Problem:
Extract from the listing below each line that contains the string "coordinate", treating uppercase and lowercase letters as distinct.

#### Available records

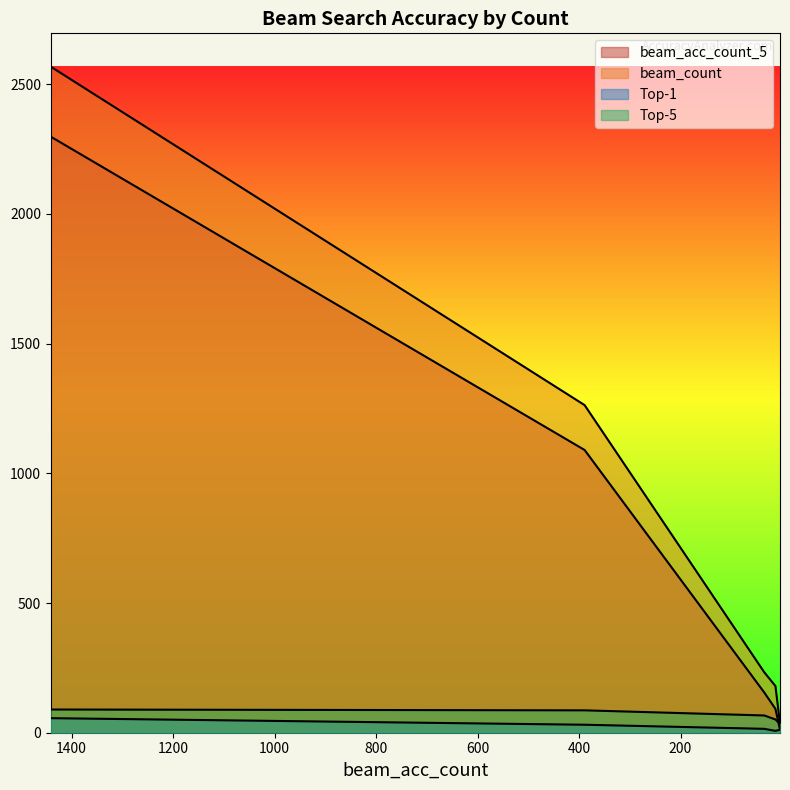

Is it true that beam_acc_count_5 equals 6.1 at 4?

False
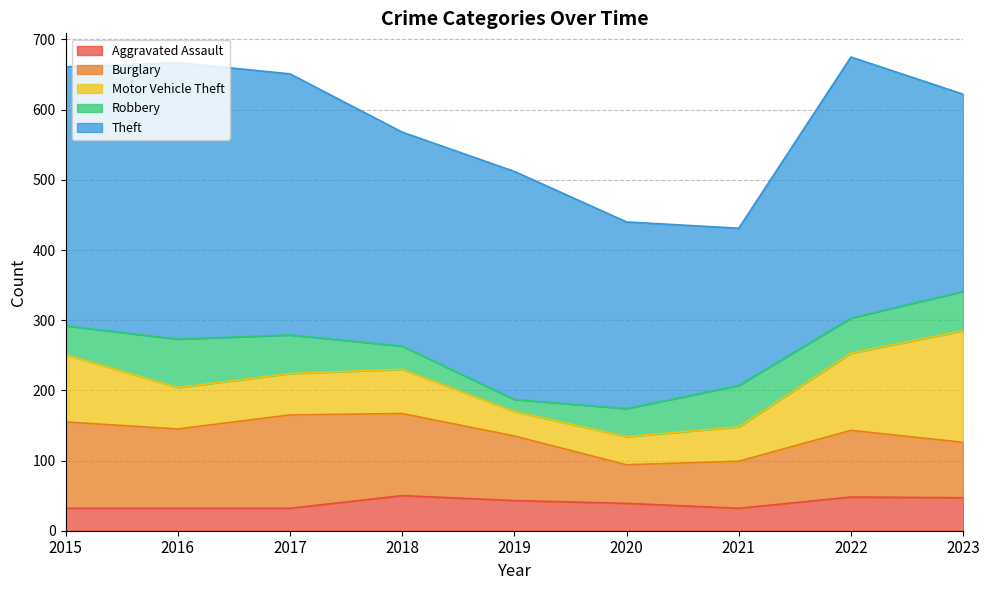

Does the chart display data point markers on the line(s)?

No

########
#### Available records

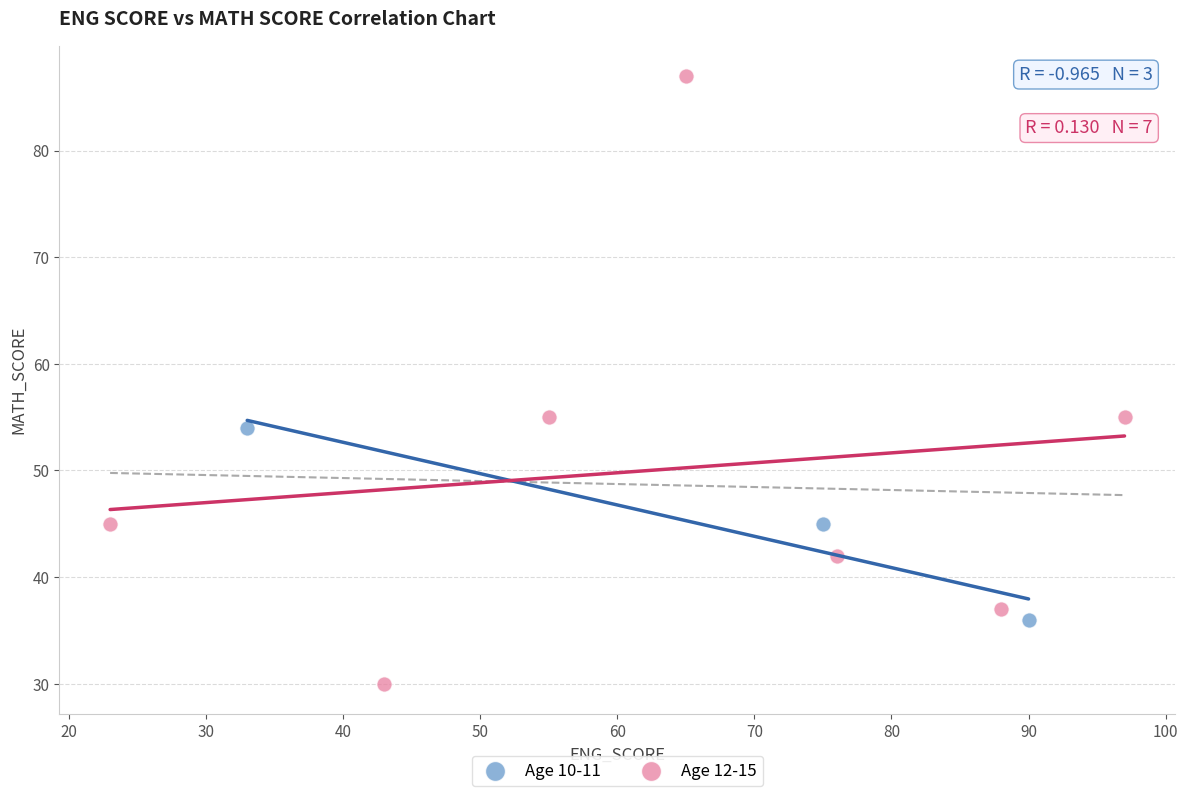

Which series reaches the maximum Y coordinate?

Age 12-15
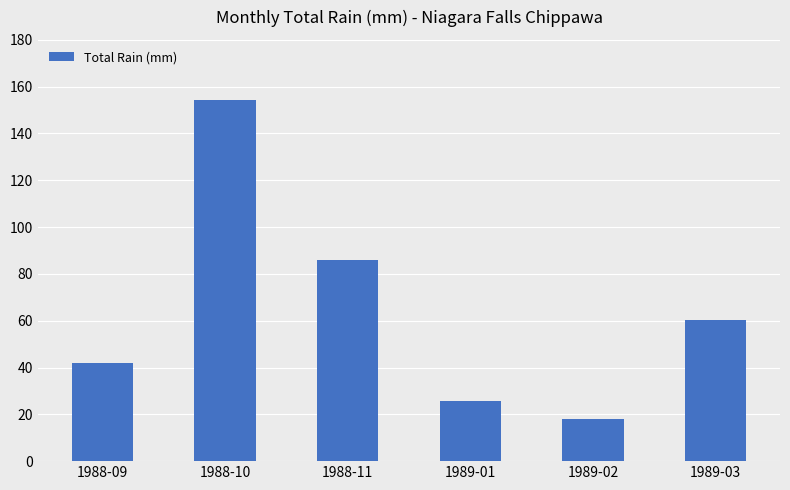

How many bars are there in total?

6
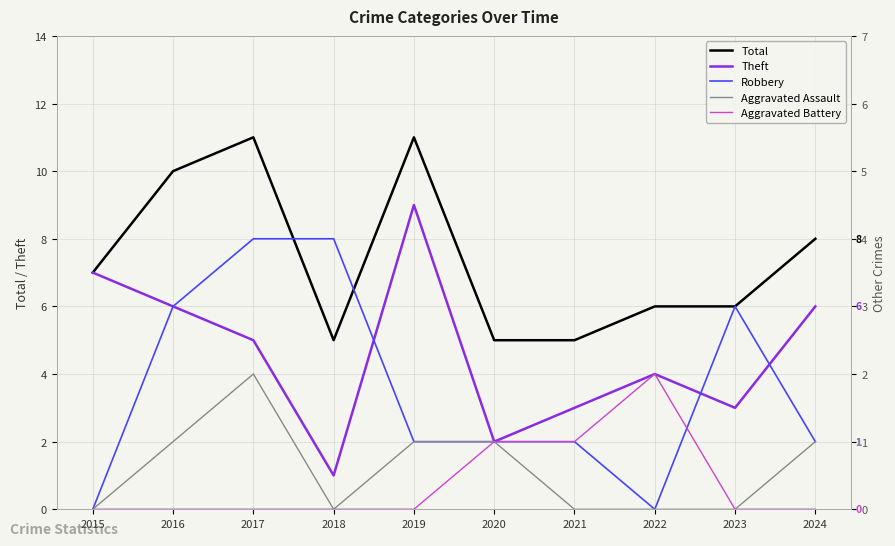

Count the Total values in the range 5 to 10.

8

########

Solution for this task:
Which series reaches the maximum Y coordinate?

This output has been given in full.